╔══

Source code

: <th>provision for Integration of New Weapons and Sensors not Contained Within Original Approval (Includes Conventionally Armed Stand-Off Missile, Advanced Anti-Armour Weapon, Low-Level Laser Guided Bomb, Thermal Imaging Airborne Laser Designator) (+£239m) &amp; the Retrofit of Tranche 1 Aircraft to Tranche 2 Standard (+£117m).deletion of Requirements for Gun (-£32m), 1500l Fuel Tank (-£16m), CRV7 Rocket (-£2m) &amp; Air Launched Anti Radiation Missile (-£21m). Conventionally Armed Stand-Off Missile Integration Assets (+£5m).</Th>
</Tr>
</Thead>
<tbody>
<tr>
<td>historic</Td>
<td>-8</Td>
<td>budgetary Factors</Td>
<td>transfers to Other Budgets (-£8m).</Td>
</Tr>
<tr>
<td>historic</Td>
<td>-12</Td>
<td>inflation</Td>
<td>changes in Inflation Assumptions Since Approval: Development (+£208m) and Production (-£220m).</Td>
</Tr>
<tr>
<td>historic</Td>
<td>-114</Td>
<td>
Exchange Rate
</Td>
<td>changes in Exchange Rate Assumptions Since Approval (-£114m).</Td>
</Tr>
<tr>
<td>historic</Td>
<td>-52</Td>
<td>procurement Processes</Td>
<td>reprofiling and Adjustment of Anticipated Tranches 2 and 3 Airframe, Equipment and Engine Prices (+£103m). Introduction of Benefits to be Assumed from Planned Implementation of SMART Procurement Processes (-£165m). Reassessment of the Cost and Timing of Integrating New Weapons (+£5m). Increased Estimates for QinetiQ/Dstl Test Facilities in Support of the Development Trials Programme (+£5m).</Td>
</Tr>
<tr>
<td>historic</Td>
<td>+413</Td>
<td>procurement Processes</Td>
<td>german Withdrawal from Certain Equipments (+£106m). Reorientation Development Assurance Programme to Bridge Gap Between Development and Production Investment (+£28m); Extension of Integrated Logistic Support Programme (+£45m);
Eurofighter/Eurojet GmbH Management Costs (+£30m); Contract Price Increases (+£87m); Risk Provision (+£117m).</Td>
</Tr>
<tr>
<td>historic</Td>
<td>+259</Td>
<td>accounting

╚══

> **PROMPT**
Using the listing, collect all lines in which the string "Support" is found.

> **ANSWER TO THE EXERCISE**
<td>reprofiling and Adjustment of Anticipated Tranches 2 and 3 Airframe, Equipment and Engine Prices (+£103m). Introduction of Benefits to be Assumed from Planned Implementation of SMART Procurement Processes (-£165m). Reassessment of the Cost and Timing of Integrating New Weapons (+£5m). Increased Estimates for QinetiQ/Dstl Test Facilities in Support of the Development Trials Programme (+£5m).</Td>
<td>german Withdrawal from Certain Equipments (+£106m). Reorientation Development Assurance Programme to Bridge Gap Between Development and Production Investment (+£28m); Extension of Integrated Logistic Support Programme (+£45m);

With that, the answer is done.